That's an awesome story, and shows up some limitations in the screening for early childhood learning disabilities. Sometimes, a genius child comes across as disabled because their behaviors are so different from those of other children.
I was a "different" child. I did not speak until the age of four. I spent a lot of time by myself. I was very mechanically minded, and I amused myself by playing with mathematics. By the age of eleven, I had figured out elements of calculus on my own, and only recognized that when I took calculus in college. My notation was different, but the functions were the same.
In today's world, I would likely have been diagnosed with some sort of learning disability and pumped up with drugs. Thank God, the doctor my mother took me to (when I wasn't speaking) recommended that she read to me more and left it at that. Plus, we were too poor to do anything fancy. I pretty much was free to develop naturally. So I eventually got the PhD and now oversee several medical research studies...
“screening for early childhood learning disabilities.”
Excellent comments.
I have discovered that autistic children are very intelligent, but need to learn logically and not emotionally the way virtually all preschool and elementary schools teach.
Several years ago I worked with an eight year old girl that had flunked kindergarten three times. She was under the care of a psychiatrist and diagnosed as autistic. We played a match game with cards, where the goal was to flip over two cards and find matches so you could keep those cards. She beat me, and her older brother.
I asked her father to purchase several duplicate sets of flashcards with the picture and word on the same side of the card and play the match game with them. She very quickly learned the words she could not learn otherwise.
You can’t emotionally learn organic chemistry!

**WHAT TO DO**
**1)** In the comments on screening for early childhood learning disabilities, at what age did the commenter who was a "different" child start speaking?
**2)** In the comments on screening for early childhood learning disabilities, what are all the things the commenter says about their own childhood in the paragraph that begins "I was a "different" child"?

**INFORMATION**
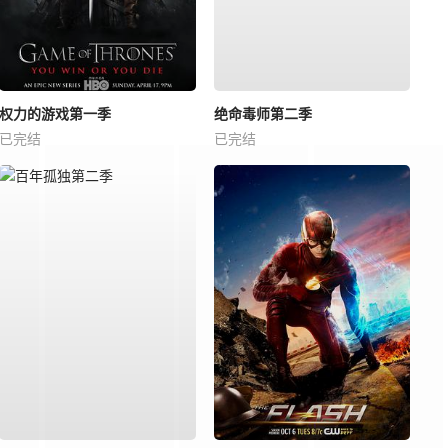
权力的游戏第一季
绝命毒师第二季
已完结
已完结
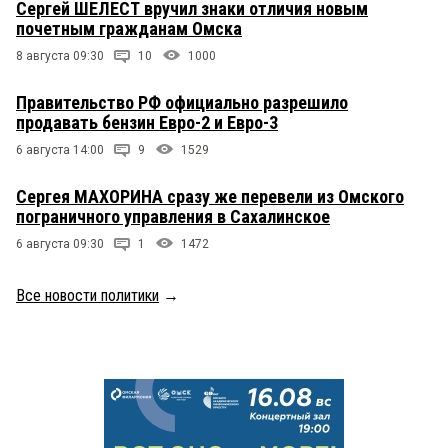
Сергей ШЕЛЕСТ вручил знаки отличия новым
почетным гражданам Омска
8 августа 09:30
10
1000
Правительство РФ официально разрешило
продавать бензин Евро-2 и Евро-3
6 августа 14:00
9
1529
Сергея МАХОРИНА сразу же перевели из Омского
пограничного управления в Сахалинское
6 августа 09:30
1
1472
Все новости политики
→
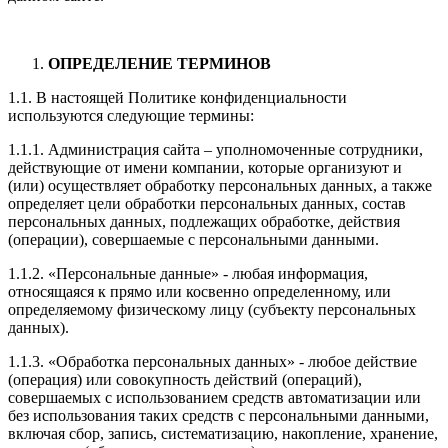
ОПРЕДЕЛЕНИЕ ТЕРМИНОВ
1.1. В настоящей Политике конфиденциальности
используются следующие термины:
1.1.1. Администрация сайта – уполномоченные сотрудники,
действующие от имени компании, которые организуют и
(или) осуществляет обработку персональных данных, а также
определяет цели обработки персональных данных, состав
персональных данных, подлежащих обработке, действия
(операции), совершаемые с персональными данными.
1.1.2. «Персональные данные» - любая информация,
относящаяся к прямо или косвенно определенному, или
определяемому физическому лицу (субъекту персональных
данных).
1.1.3. «Обработка персональных данных» - любое действие
(операция) или совокупность действий (операций),
совершаемых с использованием средств автоматизации или
без использования таких средств с персональными данными,
включая сбор, запись, систематизацию, накопление, хранение,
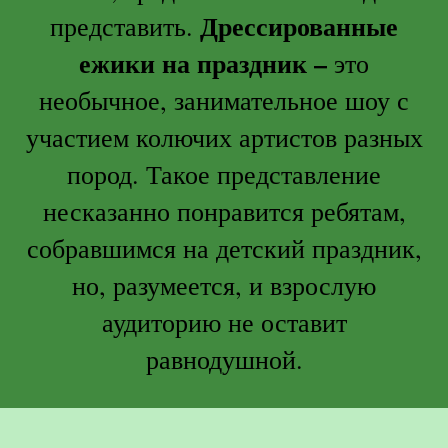
Дрессированные
представить.
ежики на праздник –
это
необычное, занимательное шоу с
участием колючих артистов разных
пород. Такое представление
несказанно понравится ребятам,
собравшимся на детский праздник,
но, разумеется, и взрослую
аудиторию не оставит
равнодушной.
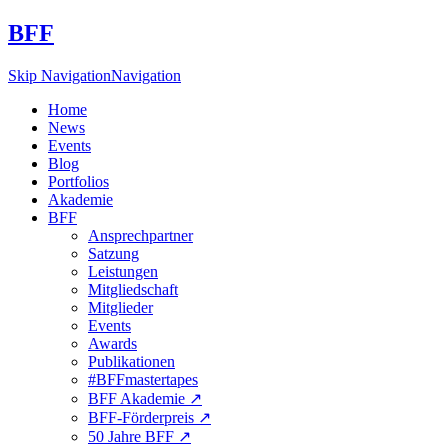
BFF
Skip Navigation
Navigation
Home
News
Events
Blog
Portfolios
Akademie
BFF
Ansprechpartner
Satzung
Leistungen
Mitgliedschaft
Mitglieder
Events
Awards
Publikationen
#BFFmastertapes
BFF Akademie ↗︎
BFF-Förderpreis ↗︎
50 Jahre BFF ↗︎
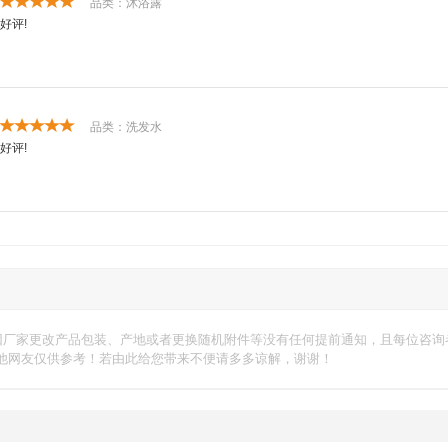
品类：沐浴露
好评!
品类：洗发水
好评!
因厂家更改产品包装、产地或者更换随机附件等没有任何提前通知，且每位咨询
他网友仅供参考！若由此给您带来不便请多多谅解，谢谢！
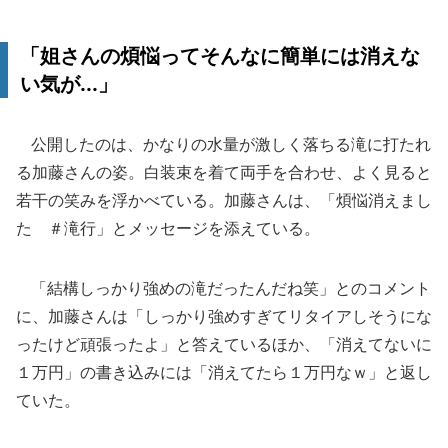
「姐さんの煩悩ってそんなに簡単には消えな
い気が...」
公開したのは、かなりの水量が激しく落ちる滝に打たれ
る加藤さんの姿。白装束を着て両手を合わせ、よく見ると
若干の笑みを浮かべている。加藤さんは、「煩悩消えまし
た ＃滝行」とメッセージを添えている。
「結構しっかり強めの滝だったんだね笑」とのコメント
に、加藤さんは「しっかり強めすぎてリタイアしそうにな
ったけど頑張ったよ」と答えているほか、「消えてないに
１万円」の書き込みには「消えてたら１万円なｗ」と返し
ていた。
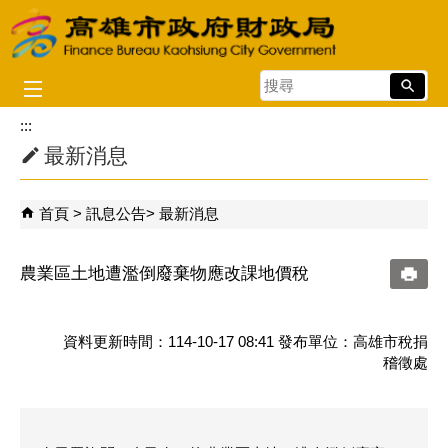
跳到主要內容區塊
搜
尋
:::
最新消息
首頁
訊息公告
最新消息
農業區土地遭濫倒廢棄物應改課地價稅
資料更新時間：114-10-17 08:41 發布單位：高雄市稅捐
稽徵處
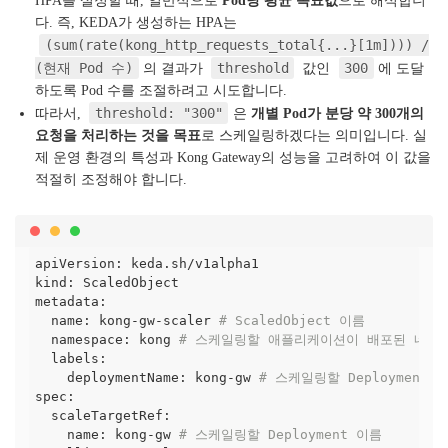
HPA를 설정할 때, 일반적으로
Pod당 평균 목표값
으로 해석합니
다. 즉, KEDA가 생성하는 HPA는
(sum(rate(kong_http_requests_total{...}[1m]))) /
(현재 Pod 수)
threshold
300
의 결과가
값인
에 도달
하도록 Pod 수를 조절하려고 시도합니다.
threshold: "300"
따라서,
은
개별 Pod가 분당 약 300개의
요청을 처리하는 것을 목표
로 스케일링하겠다는 의미입니다. 실
제 운영 환경의 특성과 Kong Gateway의 성능을 고려하여 이 값을
적절히 조정해야 합니다.
apiVersion: keda.sh/v1alpha1

kind: ScaledObject

metadata:

  name: kong-gw-scaler 
# ScaledObject 이름
  namespace: kong 
# 스케일링할 애플리케이션이 배포된 네임
  labels:

    deploymentName: kong-gw 
# 스케일링할 Deployment 
spec:

  scaleTargetRef:

    name: kong-gw 
# 스케일링할 Deployment 이름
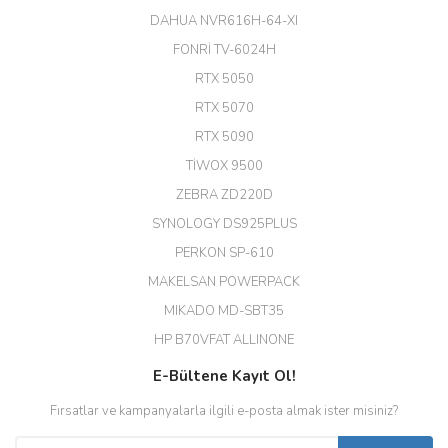
ekibine teşekkür ediyorum.
(HIKVISION DS-3E0326P-E/M(B)
DAHUA NVR616H-64-XI
24 Port Switch)
FONRİ TV-6024H
A... G... | 26/12/2025
RTX 5050
RTX 5070
Hızlı ve güvenli.
RTX 5090
EROL ÇAKMAK | 26/12/2025
TİWOX 9500
ZEBRA ZD220D
Hızlı teslimat uygun fiyat için
SYNOLOGY DS925PLUS
tşkler.
PERKON SP-610
M... T... | 23/12/2025
MAKELSAN POWERPACK
MIKADO MD-SBT35
Deneyimini Paylaş
Diğer yorumları göster
HP B70VFAT ALLINONE
E-Bültene Kayıt Ol!
Fırsatlar ve kampanyalarla ilgili e-posta almak ister misiniz?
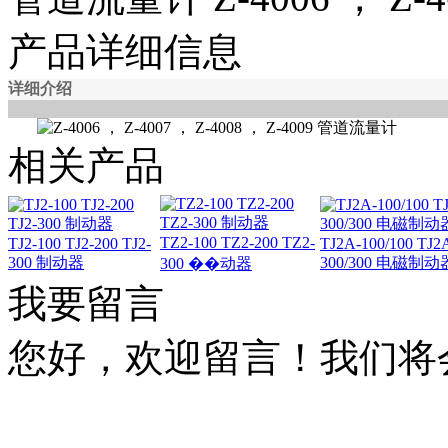
产品详细信息
详细介绍
相关产品
TZ2-100 TZ2-200 TZ2-
TJ2-100 TJ2-200 TJ2-
TJ2A-100/100 TJ2
300 制动器
300/300 电磁制动
300 ��动器
我要留言
您好，欢迎留言！我们将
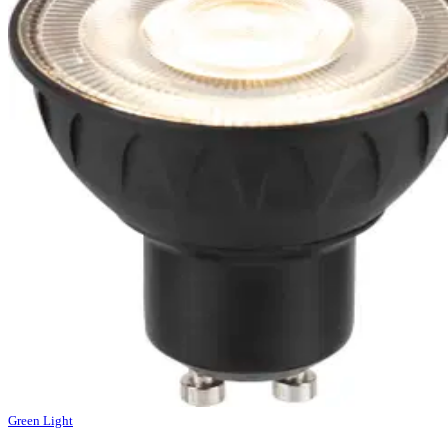
Green Light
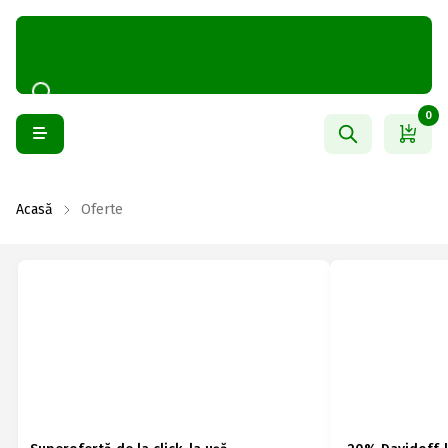
0
Acasă
Oferte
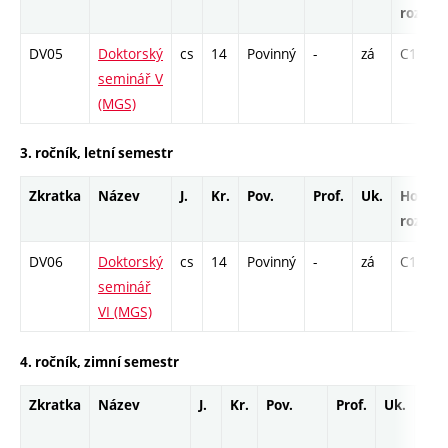
rozsah
DV05
Doktorský
cs
14
Povinný
-
zá
C1 - 78
seminář V
(MGS)
3. ročník, letní semestr
Zkratka
Název
J.
Kr.
Pov.
Prof.
Uk.
Hod.
rozsah
DV06
Doktorský
cs
14
Povinný
-
zá
C1 - 78
seminář
VI (MGS)
4. ročník, zimní semestr
Zkratka
Název
J.
Kr.
Pov.
Prof.
Uk.
Hod
roz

**RESPONSES PER TASK**
**1)** At the age of four.

**2)**
- Did not speak until the age of four
- Spent a lot of time alone
- Was very mechanically minded
- Played with mathematics for amusement
- Figured out elements of calculus on their own by the age of eleven